所以,每當孔家有大的決策的時候,孔應生都會帶著禮物,去拜訪老人。說是拜訪,其實就是去征求孔老爺子的意見:這塊地值不值得買啊,會不會虧啊?這樣之類的問題。
但孔老太爺總會用一堆孔應生聽不懂的話語將其打發,這讓孔應生只能硬著頭皮去推測父親話中的深意。
可能,這就是孔應生和王爵說話的時候總是拐彎抹角,繞著圈子說話的根本原因吧——有其父必有其子!
即便如此,這也不影響孔應生對父親的尊敬之情。
孔應生去過王爵的住處后,直接就來到了舊城區,車是不敢開道老宅門口去的,跟了他十幾年的保鏢也深深地知道這一點——孔老太爺不喜歡車子的聲音。

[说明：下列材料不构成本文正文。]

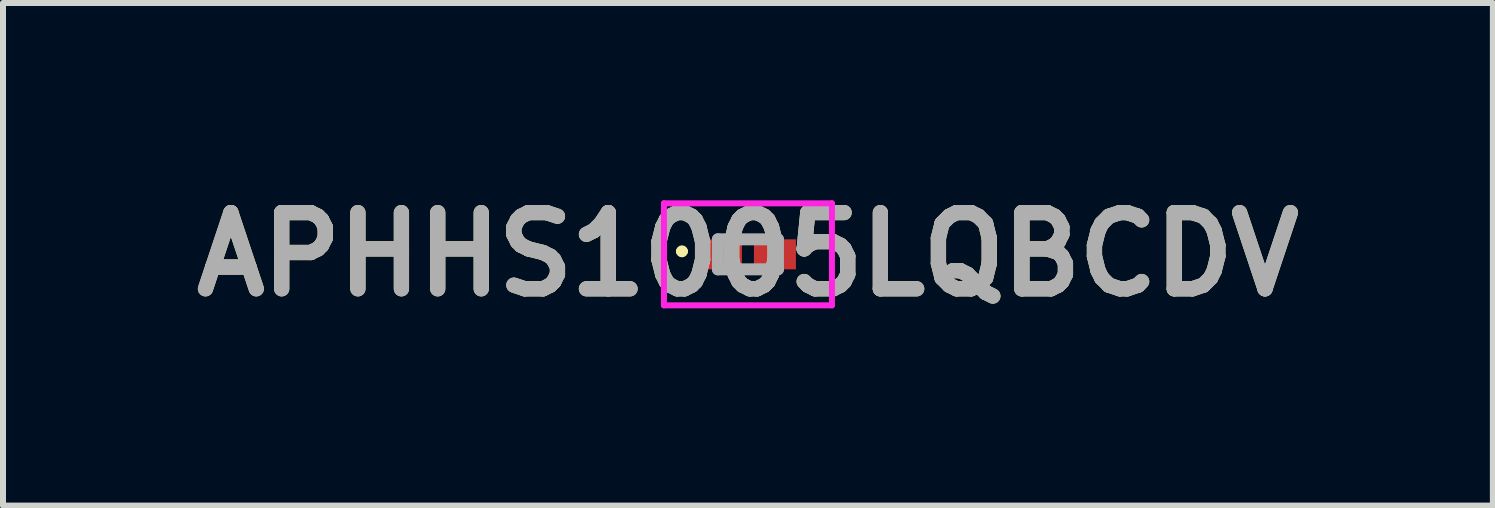
<source format=kicad_pcb>
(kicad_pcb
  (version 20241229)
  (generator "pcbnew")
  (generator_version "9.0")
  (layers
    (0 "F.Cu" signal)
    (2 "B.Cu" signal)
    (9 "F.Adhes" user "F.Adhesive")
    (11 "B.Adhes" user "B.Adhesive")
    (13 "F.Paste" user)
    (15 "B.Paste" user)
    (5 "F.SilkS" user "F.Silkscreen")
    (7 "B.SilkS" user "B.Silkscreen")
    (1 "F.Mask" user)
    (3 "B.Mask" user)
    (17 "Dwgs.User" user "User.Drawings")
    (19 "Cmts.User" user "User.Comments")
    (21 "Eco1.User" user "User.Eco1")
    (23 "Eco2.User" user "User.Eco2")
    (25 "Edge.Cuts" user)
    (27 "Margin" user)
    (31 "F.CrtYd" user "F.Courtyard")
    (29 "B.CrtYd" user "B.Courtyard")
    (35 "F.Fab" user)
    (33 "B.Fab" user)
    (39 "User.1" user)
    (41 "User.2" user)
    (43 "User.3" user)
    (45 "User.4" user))
  (footprint "APHHS1005LQBCDV"
    (layer "F.Cu")
    (at 9.416 1.189)
    (property "Reference" "APHHS1005LQBCDV" (at 0 0 0) (layer "F.SilkS") (effects (font (size 1.27 1.27) (thickness 0.254))))
    (attr smd)
    (fp_line (start -1.15 -0.05) (end -1.15 -0.05) (stroke (width 0.1) (type solid)) (layer "F.SilkS"))
    (fp_line (start -1.05 -0.05) (end -1.05 -0.05) (stroke (width 0.1) (type solid)) (layer "F.SilkS"))
    (fp_arc (start -1.15 -0.05) (mid -1.1 -0.1) (end -1.05 -0.05) (stroke (width 0.1) (type solid)) (layer "F.SilkS"))
    (fp_arc (start -1.05 -0.05) (mid -1.1 0) (end -1.15 -0.05) (stroke (width 0.1) (type solid)) (layer "F.SilkS"))
    (fp_line (start -1.4 -0.85) (end 1.4 -0.85) (stroke (width 0.1) (type solid)) (layer "F.CrtYd"))
    (fp_line (start -1.4 0.85) (end -1.4 -0.85) (stroke (width 0.1) (type solid)) (layer "F.CrtYd"))
    (fp_line (start 1.4 -0.85) (end 1.4 0.85) (stroke (width 0.1) (type solid)) (layer "F.CrtYd"))
    (fp_line (start 1.4 0.85) (end -1.4 0.85) (stroke (width 0.1) (type solid)) (layer "F.CrtYd"))
    (fp_line (start -0.5 -0.25) (end 0.5 -0.25) (stroke (width 0.2) (type solid)) (layer "F.Fab"))
    (fp_line (start -0.5 0.25) (end -0.5 -0.25) (stroke (width 0.2) (type solid)) (layer "F.Fab"))
    (fp_line (start 0.5 -0.25) (end 0.5 0.25) (stroke (width 0.2) (type solid)) (layer "F.Fab"))
    (fp_line (start 0.5 0.25) (end -0.5 0.25) (stroke (width 0.2) (type solid)) (layer "F.Fab"))
    (fp_text user "${REFERENCE}" (at 0 0 0) (layer "F.Fab") (effects (font (size 1.27 1.27) (thickness 0.254))))
    (pad "1" smd rect (at -0.45 0 90) (size 0.5 0.7) (layers "F.Cu" "F.Mask" "F.Paste"))
    (pad "2" smd rect (at 0.45 0 90) (size 0.5 0.7) (layers "F.Cu" "F.Mask" "F.Paste")))
  (gr_rect
    (start -3 -3)
    (end 21.832 5.377)
    (stroke (width 0.1) (type default))
    (fill no)
    (layer "Edge.Cuts")))
</source>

所以,車在進入舊城區的時候就被停在馬路邊上,三人步行到了老宅門口。
孔應生一個眼神示意,兩位保鏢照舊在門口當起了門神,一左一右。
然后,孔應生整理過衣領,調整好儀容,才進了大門。
坐在一把老舊藤椅上的孔老太爺,聽到門口傳來的腳步聲,頭也沒有扭。
“你回來啦?”孔老太爺語調平和地說到,“這天氣眼看就要變冷了!”
孔應生走到老人身邊,躬下身體,把藤椅挪了一個方向,以便老爺子能更好地享受這秋末的暖陽。
“嗯!”
孔老爺子雙手正在藤椅的扶手上,說道:“那個王爵怎么樣?”
“果然如您所說,不是個簡單的人!”孔應生說道,言語中帶著一絲激動。
“嘿!”
看到孔老太爺似乎想要從椅子上起來,孔應生連忙上前扶了一把。
“今天的太陽有點不太對!”孔老太爺并沒有接著孔應生的話題說什么,而是評價起這天氣來。
孔應生腦子飛轉,思考著句話是否蘊含著什么深意。
“不知道我這把老骨頭還能過這樣的日子多久!”
雖然嘴里這樣說,但孔老太爺的臉上并沒有那種惋惜的神色。如果有人在場的話,就會發現,孔老太爺臉上的那種笑容,和孔應生如出一轍。哦,不對,可能說反了,反正就是說,兩人的臉上都是那種祥和恬淡的笑容。
“爸,您這就說笑了,瞧您這硬朗勁而,從西門跑到東門都不帶喘的體格,我覺著吧,您至少能活到一百,這還是至少!一百二十歲也不是不可能。”
說到這個,孔應生突然開始貧嘴,這種狀態的孔應生,也許只有在面對自己父親的時候才會有吧!
孔老太爺慈愛地看著孔應生,說到:“你啊,作為家主還這么貧,怎么在孩子們面前做表率?”
雖然是責備的話語,但孔應生卻聽得心頭暖暖的,說道:“我這不是在您面前才這樣嘛!”
接著孔老太爺換成嚴肅的口吻說道:“長江后浪推前浪,切勿仗著孔家的威勢小瞧這個王爵!你可記得我們孔家的對待朋友的家訓?”
“以禮相待,以德服人!”孔應生站直了身子,說道。
“孔家雖然在帝都和其他家族交往不深,是因為對于孔家來說,朋友,寧缺毋濫!”孔老太爺說道,“而這個王爵,就是孔家值得結交的人!”
“是的,父親!在他面前,對于郭家和杜家的事情,我也旁敲側擊過,但是他好像并不愿意承認!”
“呵呵,不要被表面現象蒙住了雙眼,他的厲害之處,完全止在郭家和杜家這兩件事上,慢慢,你就會知道的。”過老太爺指著孔應生說道,“總之,王爵,就是我孔家的上賓!”
聽到父親對王爵竟然有如此高的評價,孔應生心中暗暗心驚:這個王爵還有什么是自己不知道的嗎?
“對了,你去我房里,把那株五百年的靈芝拿出來。”孔老爺子突然說道。